*** Opening Text passage ***

Studio movies, straight to streaming:

Trolls World Tour (Walt Dohrn, David P. Smith)
Distributor: Universal Pictures
Where to Find It: Lots of options on Official Site
“Trolls World Tour” … has the same delectably tactile and distinctive eye-candy look as “Trolls”; it’s set in a storybook kingdom that’s all sweetness and light and glitter and fuzz and bursting psychedelic pastels. And since a key element of the first film’s charm was how unabashedly it used pop music not just as the usual aural wallpaper but to color in the ecstatic spirit of the Trolls, “Trolls World Tour,” as its title suggests, is even more of a music-drenched fairy tale. Yet for all its surface pleasures, it’s a likable but underimagined one, with more enthusiasm than surprise and, at the same time, an overprogrammed sense of its own thematic destiny.
— Owen Gleiberman

Geetanjali Thapa and Olivia DeJonge star in ‘Stray Dolls’

Independent films, directly on demand:

Blush (Debra Eisenstadt)
Distributor: Gravitas Ventures
Where to Find It: Amazon Prime | Fandango | Google Play | iTunes | Vudu | YouTube
Plenty of films great and small have gone spelunking in the quiet desperation of middle-class suburban motherhood, but few have plumbed the milieu with more consistently uncomfortable results than writer-director Debra Eisenstadt’s “Blush” (originally titled “Imaginary Order”). Abrasive and often bleakly funny, the film is anchored by an unrestrained lead performance from Wendi McLendon-Covey as a Type A PTA mom who engineers her own absurd downfall, one well-intentioned decision at a time. Admirably acted and powered by a loopy internal rhythm, the film nonetheless wears out its welcome long before it’s done inflicting indignities on its heroine, arriving at its main point early and then repeating it again and again.

*** Closing Text passage ***
*** Opening Recorded data ***

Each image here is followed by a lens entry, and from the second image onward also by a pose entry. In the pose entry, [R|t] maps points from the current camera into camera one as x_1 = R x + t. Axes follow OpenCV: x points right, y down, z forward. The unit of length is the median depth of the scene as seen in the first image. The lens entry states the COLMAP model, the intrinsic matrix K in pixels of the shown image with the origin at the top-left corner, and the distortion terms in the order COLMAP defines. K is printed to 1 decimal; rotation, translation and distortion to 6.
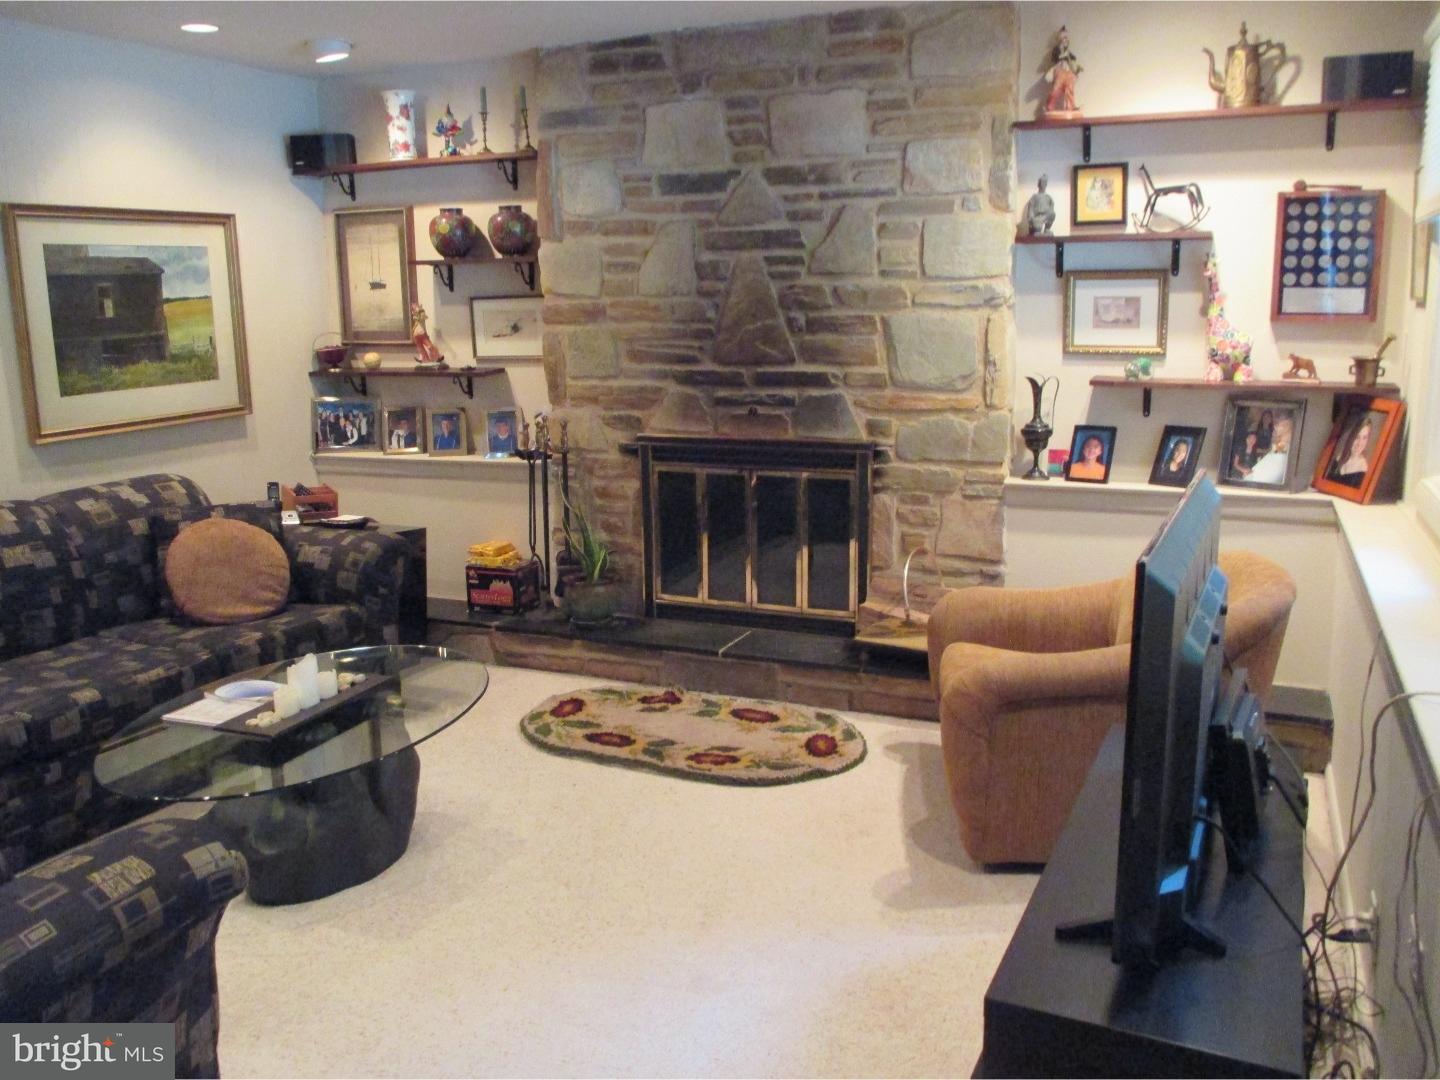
lens RADIAL K [[1219.0, 0, 720.0], [0, 1219.0, 540.0], [0, 0, 1]] dist [-0.047686, 0.002688]
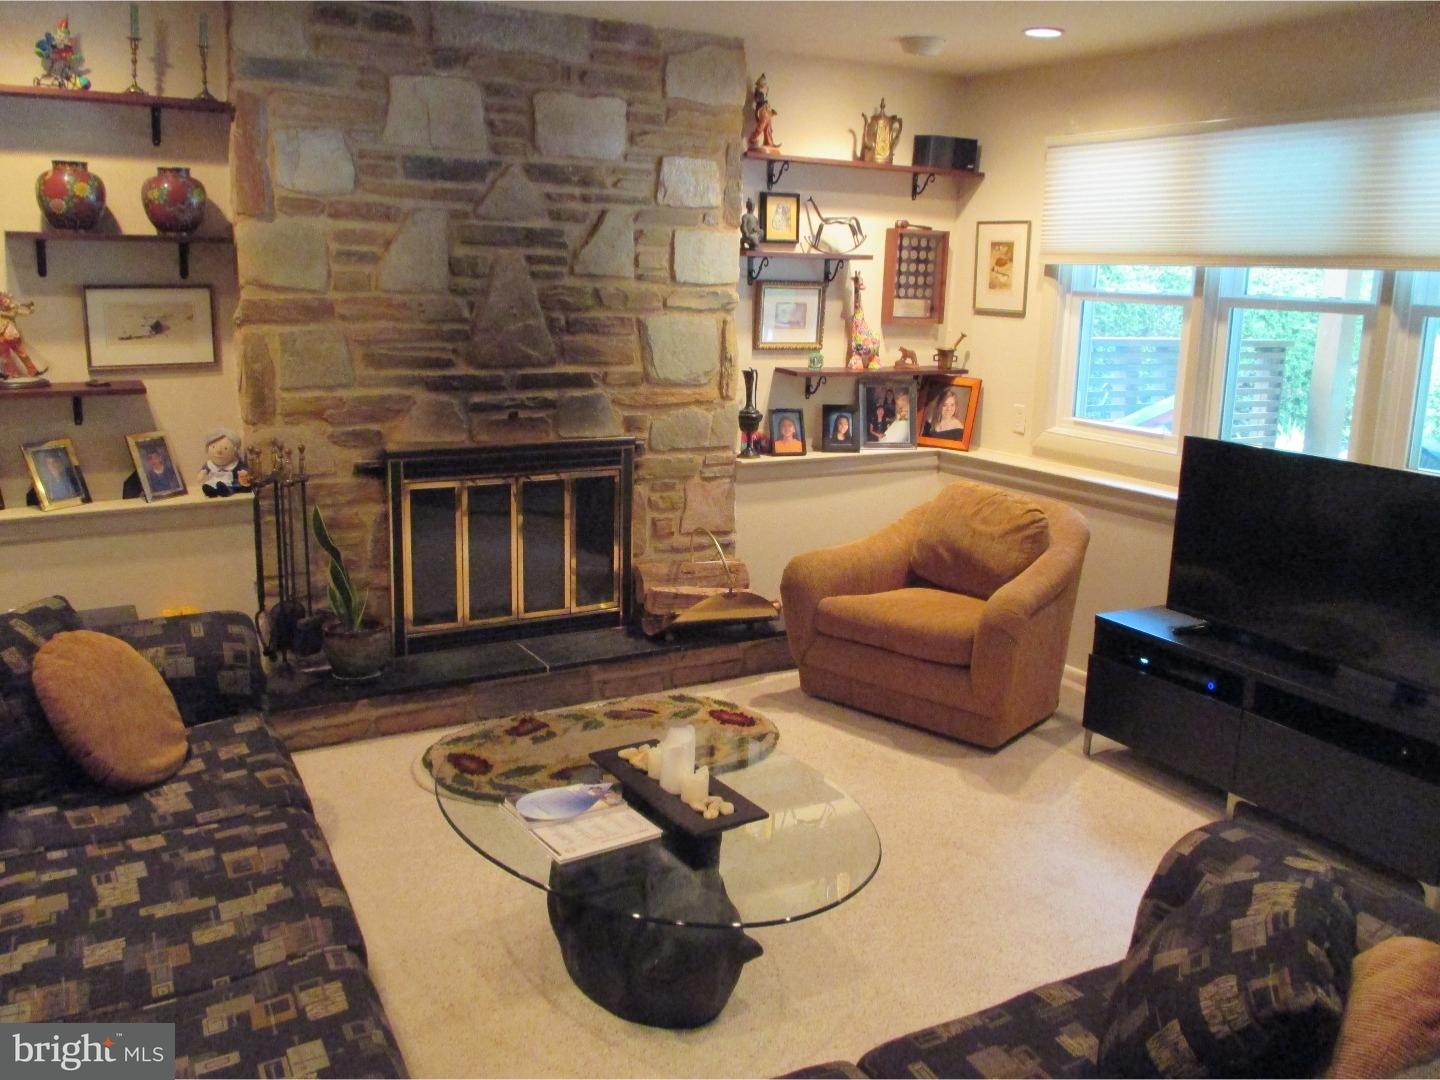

*** Closing Recorded data ***

Assignment: Reproduce the film reviews between "Distributor: Universal Pictures" and "Blush (Debra Eisenstadt)", inclusive, renaming "storybook" to "picture-book" throughout. The material plays no part in this exercise.

Task output:
Distributor: Universal Pictures
Where to Find It: Lots of options on Official Site
“Trolls World Tour” … has the same delectably tactile and distinctive eye-candy look as “Trolls”; it’s set in a picture-book kingdom that’s all sweetness and light and glitter and fuzz and bursting psychedelic pastels. And since a key element of the first film’s charm was how unabashedly it used pop music not just as the usual aural wallpaper but to color in the ecstatic spirit of the Trolls, “Trolls World Tour,” as its title suggests, is even more of a music-drenched fairy tale. Yet for all its surface pleasures, it’s a likable but underimagined one, with more enthusiasm than surprise and, at the same time, an overprogrammed sense of its own thematic destiny.
— Owen Gleiberman

Geetanjali Thapa and Olivia DeJonge star in ‘Stray Dolls’

Independent films, directly on demand:

Blush (Debra Eisenstadt)